» **Exercise directions**
Of the entries below, copy only those lines that contain the word "Piano".

» **Data**
+===+
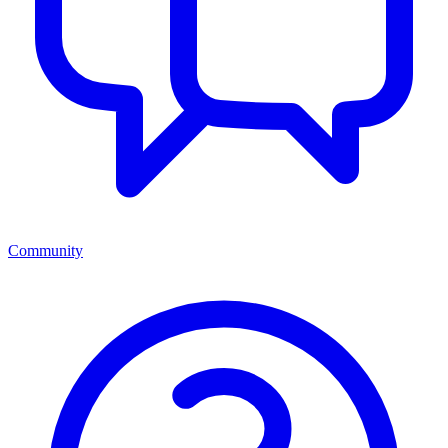
Community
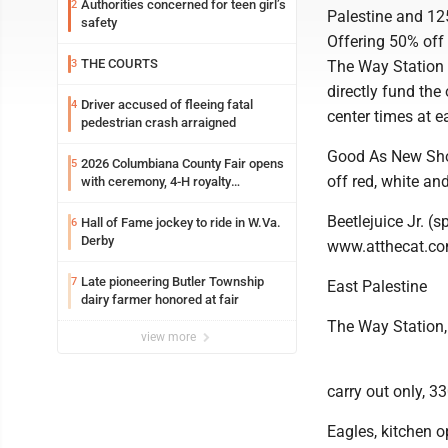
Authorities concerned for teen girl’s
2
Palestine and 125
safety
Offering 50% off 
THE COURTS
3
The Way Station T
directly fund the
Driver accused of fleeing fatal
4
center times at e
pedestrian crash arraigned
Good As New Shop
2026 Columbiana County Fair opens
5
off red, white and
with ceremony, 4-H royalty
crowning
Beetlejuice Jr. (
Hall of Fame jockey to ride in W.Va.
6
Derby
www.atthecat.co
Late pioneering Butler Township
7
East Palestine
dairy farmer honored at fair
The Way Station,
view more
carry out only, 
Eagles, kitchen o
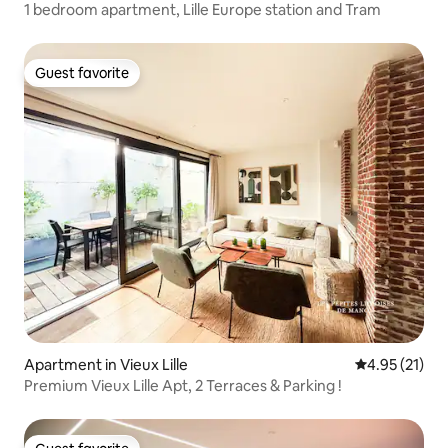
1 bedroom apartment, Lille Europe station and Tram
Guest favorite
Guest favorite
Apartment in Vieux Lille
4.95 out of 5
4.95 (21)
Premium Vieux Lille Apt, 2 Terraces & Parking !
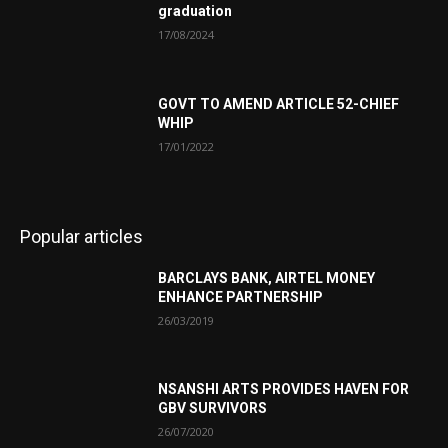
graduation
17/08/2024
GOVT TO AMEND ARTICLE 52-CHIEF
WHIP
17/01/2022
Popular articles
BARCLAYS BANK, AIRTEL MONEY
ENHANCE PARTNERSHIP
26/03/2019
NSANSHI ARTS PROVIDES HAVEN FOR
GBV SURVIVORS
26/07/2020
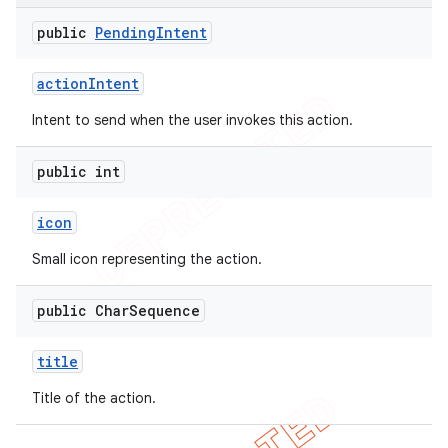
public
Pending
Intent
action
Intent
Intent to send when the user invokes this action.
public int
icon
Small icon representing the action.
public Char
Sequence
nt
title
Title of the action.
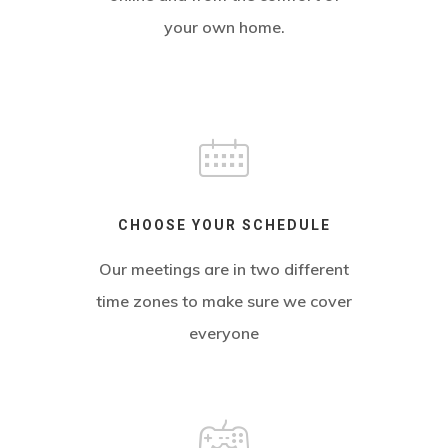
your own home.
CHOOSE YOUR SCHEDULE
Our meetings are in two different
time zones to make sure we cover
everyone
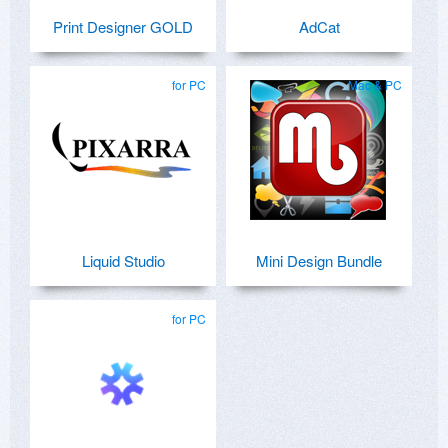
Print Designer GOLD
AdCat
for PC
Mac & PC
Liquid Studio
Mini Design Bundle
for PC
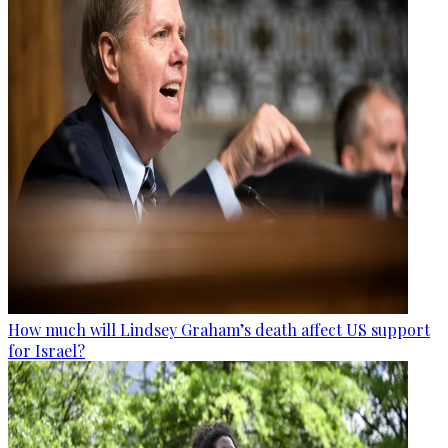
How much will Lindsey Graham’s death affect US support
for Israel?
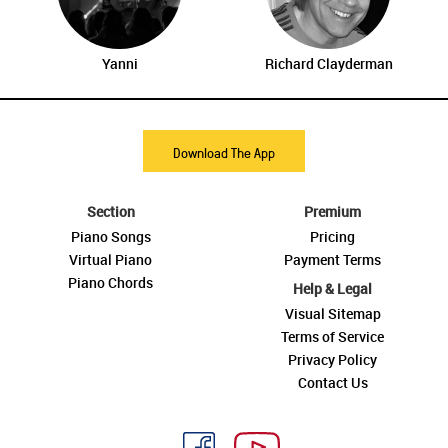
Yanni
Richard Clayderman
Download The App
Section
Premium
Piano Songs
Pricing
Virtual Piano
Payment Terms
Piano Chords
Help & Legal
Visual Sitemap
Terms of Service
Privacy Policy
Contact Us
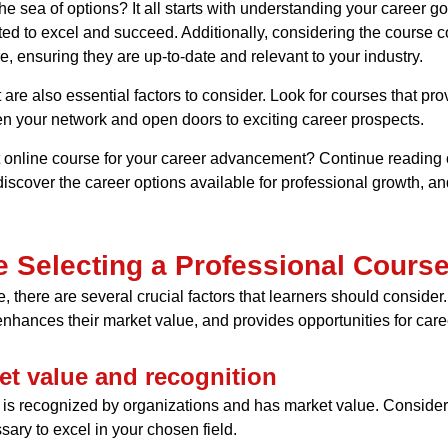
 sea of options? It all starts with understanding your career go
ed to excel and succeed. Additionally, considering the course con
, ensuring they are up-to-date and relevant to your industry.
e also essential factors to consider. Look for courses that prov
en your network and open doors to exciting career prospects.
 online course for your career advancement? Continue reading ou
iscover the career options available for professional growth, and 
e Selecting a Professional Cours
, there are several crucial factors that learners should conside
 enhances their market value, and provides opportunities for care
et value and recognition
hat is recognized by organizations and has market value. Consid
ary to excel in your chosen field.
+===+
» **Exercise answer**
Piano Songs
Virtual Piano
Piano Chords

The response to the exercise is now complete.